- RECORDS SHOWN -

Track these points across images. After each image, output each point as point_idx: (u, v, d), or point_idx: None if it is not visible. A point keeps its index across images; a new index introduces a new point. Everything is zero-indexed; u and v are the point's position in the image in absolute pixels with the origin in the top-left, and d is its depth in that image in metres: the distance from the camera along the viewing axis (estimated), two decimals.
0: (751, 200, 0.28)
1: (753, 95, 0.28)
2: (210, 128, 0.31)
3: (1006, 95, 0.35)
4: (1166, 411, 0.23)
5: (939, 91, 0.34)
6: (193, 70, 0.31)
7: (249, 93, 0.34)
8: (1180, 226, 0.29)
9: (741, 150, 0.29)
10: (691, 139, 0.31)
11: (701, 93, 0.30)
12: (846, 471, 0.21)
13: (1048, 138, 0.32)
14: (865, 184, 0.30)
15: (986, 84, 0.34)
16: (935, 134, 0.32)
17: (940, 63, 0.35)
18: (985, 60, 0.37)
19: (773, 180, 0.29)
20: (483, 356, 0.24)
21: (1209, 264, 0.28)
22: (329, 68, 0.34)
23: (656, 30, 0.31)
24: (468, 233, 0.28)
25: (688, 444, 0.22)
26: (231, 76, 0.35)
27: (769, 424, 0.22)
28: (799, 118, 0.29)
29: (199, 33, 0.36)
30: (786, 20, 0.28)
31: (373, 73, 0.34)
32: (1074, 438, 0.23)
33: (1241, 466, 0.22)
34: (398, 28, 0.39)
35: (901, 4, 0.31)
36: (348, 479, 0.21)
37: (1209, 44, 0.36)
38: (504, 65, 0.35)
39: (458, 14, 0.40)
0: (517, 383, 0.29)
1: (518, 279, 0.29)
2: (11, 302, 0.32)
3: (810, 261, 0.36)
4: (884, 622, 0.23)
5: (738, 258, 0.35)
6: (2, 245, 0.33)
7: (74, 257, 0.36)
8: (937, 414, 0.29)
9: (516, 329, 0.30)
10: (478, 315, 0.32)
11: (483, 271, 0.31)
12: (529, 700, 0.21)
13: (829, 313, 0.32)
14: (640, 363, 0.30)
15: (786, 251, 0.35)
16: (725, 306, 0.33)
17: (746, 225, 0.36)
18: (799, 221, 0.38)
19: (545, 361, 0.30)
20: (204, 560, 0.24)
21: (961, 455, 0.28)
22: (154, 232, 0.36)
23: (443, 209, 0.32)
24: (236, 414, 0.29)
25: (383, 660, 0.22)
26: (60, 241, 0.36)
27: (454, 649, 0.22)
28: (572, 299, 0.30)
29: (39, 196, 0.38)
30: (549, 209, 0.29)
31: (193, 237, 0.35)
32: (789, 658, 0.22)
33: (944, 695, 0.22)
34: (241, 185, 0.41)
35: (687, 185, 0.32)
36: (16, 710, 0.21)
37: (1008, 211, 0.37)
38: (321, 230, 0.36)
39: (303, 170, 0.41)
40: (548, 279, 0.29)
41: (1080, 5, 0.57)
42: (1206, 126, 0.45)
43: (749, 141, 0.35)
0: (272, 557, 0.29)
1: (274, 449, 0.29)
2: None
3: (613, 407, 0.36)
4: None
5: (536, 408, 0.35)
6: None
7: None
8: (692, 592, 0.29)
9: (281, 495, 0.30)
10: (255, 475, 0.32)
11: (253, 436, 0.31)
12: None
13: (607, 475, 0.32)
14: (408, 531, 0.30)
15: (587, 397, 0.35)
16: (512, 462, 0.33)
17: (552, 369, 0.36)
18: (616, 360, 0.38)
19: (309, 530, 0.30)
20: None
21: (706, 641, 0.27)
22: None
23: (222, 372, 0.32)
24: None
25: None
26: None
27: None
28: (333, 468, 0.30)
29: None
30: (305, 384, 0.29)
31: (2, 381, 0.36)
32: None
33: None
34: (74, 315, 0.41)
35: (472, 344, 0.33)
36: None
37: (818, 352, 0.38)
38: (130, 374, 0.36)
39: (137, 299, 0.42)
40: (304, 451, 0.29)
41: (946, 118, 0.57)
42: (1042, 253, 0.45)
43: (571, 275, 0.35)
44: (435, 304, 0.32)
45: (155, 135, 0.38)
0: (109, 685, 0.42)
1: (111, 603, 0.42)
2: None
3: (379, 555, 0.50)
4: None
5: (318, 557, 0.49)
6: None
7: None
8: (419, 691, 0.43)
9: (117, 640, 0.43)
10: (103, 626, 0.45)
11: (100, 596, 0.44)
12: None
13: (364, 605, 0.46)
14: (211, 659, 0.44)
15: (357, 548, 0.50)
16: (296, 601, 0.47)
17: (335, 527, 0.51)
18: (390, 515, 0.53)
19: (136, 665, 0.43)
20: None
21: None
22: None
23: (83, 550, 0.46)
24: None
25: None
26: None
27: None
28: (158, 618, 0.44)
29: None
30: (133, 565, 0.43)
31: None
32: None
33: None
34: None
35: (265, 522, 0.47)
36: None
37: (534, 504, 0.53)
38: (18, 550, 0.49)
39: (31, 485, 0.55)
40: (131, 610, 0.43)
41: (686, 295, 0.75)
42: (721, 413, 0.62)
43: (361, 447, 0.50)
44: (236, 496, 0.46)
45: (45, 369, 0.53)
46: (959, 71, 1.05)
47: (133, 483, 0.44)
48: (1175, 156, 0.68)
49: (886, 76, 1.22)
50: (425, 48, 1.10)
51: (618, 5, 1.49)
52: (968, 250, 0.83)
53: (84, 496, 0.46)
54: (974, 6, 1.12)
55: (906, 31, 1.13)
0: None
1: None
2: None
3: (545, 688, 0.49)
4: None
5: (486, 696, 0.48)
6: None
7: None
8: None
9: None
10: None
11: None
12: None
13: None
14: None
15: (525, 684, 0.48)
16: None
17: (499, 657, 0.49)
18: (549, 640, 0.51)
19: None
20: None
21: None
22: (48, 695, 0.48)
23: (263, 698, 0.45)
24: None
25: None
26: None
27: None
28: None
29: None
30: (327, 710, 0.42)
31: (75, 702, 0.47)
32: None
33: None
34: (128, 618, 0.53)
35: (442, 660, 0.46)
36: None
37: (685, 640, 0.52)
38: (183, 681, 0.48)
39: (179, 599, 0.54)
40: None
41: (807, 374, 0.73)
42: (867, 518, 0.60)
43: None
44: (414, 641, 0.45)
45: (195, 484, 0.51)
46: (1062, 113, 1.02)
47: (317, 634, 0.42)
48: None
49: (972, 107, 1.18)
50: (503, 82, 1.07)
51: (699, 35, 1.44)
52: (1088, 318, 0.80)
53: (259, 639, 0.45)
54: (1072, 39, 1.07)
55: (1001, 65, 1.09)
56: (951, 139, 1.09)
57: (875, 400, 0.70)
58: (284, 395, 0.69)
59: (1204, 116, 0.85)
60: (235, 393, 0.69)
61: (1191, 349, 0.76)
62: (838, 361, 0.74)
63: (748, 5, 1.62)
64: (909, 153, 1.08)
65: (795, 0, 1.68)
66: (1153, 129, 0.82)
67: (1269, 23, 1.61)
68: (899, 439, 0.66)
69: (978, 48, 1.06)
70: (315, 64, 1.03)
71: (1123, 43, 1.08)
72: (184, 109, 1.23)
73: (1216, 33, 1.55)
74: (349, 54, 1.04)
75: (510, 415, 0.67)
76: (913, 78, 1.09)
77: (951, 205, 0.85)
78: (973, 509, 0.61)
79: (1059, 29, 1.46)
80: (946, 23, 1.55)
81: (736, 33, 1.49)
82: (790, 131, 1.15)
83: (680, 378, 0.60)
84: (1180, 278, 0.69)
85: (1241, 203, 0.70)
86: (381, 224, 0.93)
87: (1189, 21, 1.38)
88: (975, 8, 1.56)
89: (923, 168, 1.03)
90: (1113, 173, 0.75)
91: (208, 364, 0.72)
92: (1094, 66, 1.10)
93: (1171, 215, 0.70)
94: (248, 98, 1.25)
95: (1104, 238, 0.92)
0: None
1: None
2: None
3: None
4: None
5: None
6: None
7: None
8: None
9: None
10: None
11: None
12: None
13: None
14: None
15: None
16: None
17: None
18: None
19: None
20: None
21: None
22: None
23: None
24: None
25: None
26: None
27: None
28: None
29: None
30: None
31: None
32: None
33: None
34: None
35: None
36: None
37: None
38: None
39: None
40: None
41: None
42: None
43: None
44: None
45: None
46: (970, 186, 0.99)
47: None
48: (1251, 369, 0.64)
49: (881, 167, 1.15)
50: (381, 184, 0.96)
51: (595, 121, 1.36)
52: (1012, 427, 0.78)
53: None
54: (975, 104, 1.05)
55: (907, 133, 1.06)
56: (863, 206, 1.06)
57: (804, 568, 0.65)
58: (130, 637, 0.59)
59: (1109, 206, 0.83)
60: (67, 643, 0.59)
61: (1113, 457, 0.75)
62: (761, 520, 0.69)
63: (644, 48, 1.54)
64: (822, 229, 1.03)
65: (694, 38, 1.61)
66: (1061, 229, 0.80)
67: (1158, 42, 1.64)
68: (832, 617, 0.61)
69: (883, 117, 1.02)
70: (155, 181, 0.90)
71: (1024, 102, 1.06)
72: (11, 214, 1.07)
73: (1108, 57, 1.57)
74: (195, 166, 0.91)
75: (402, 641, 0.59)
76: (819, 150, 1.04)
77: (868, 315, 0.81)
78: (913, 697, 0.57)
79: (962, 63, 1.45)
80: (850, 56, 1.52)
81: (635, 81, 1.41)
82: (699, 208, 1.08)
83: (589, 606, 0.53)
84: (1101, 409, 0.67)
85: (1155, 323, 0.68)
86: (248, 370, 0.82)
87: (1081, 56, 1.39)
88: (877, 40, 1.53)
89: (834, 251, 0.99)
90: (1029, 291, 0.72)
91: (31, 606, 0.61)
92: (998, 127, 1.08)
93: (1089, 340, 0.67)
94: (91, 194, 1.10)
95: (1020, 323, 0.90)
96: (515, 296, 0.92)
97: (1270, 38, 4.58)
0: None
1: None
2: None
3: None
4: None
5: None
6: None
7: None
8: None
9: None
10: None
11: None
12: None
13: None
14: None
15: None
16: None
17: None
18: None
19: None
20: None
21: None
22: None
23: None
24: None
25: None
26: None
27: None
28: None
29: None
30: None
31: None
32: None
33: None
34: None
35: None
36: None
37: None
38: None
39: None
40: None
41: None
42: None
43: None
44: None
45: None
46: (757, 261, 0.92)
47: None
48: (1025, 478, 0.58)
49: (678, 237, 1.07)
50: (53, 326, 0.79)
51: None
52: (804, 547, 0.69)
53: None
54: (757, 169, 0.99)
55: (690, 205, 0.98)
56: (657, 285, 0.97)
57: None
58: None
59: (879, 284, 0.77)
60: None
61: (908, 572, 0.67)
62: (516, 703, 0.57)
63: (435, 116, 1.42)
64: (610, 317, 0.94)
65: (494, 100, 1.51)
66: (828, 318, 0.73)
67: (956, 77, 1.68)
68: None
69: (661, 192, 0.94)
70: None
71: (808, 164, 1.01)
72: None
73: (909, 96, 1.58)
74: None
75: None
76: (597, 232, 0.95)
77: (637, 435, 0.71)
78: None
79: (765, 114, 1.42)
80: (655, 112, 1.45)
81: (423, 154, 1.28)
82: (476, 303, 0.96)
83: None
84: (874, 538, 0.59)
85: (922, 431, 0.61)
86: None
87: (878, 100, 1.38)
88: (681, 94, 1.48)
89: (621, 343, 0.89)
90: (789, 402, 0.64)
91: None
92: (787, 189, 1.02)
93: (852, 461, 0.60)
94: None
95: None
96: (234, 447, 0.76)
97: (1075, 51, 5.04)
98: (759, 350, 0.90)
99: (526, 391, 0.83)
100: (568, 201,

- WORK INSTRUCTION -
Look above for the line with "33: (1241, 466, 0.22)"; retype exactly that line, every line after it up to the line with "38: (504, 65, 0.35)", and that line too, nothing else.

- ANSWER BELOW -
33: (1241, 466, 0.22)
34: (398, 28, 0.39)
35: (901, 4, 0.31)
36: (348, 479, 0.21)
37: (1209, 44, 0.36)
38: (504, 65, 0.35)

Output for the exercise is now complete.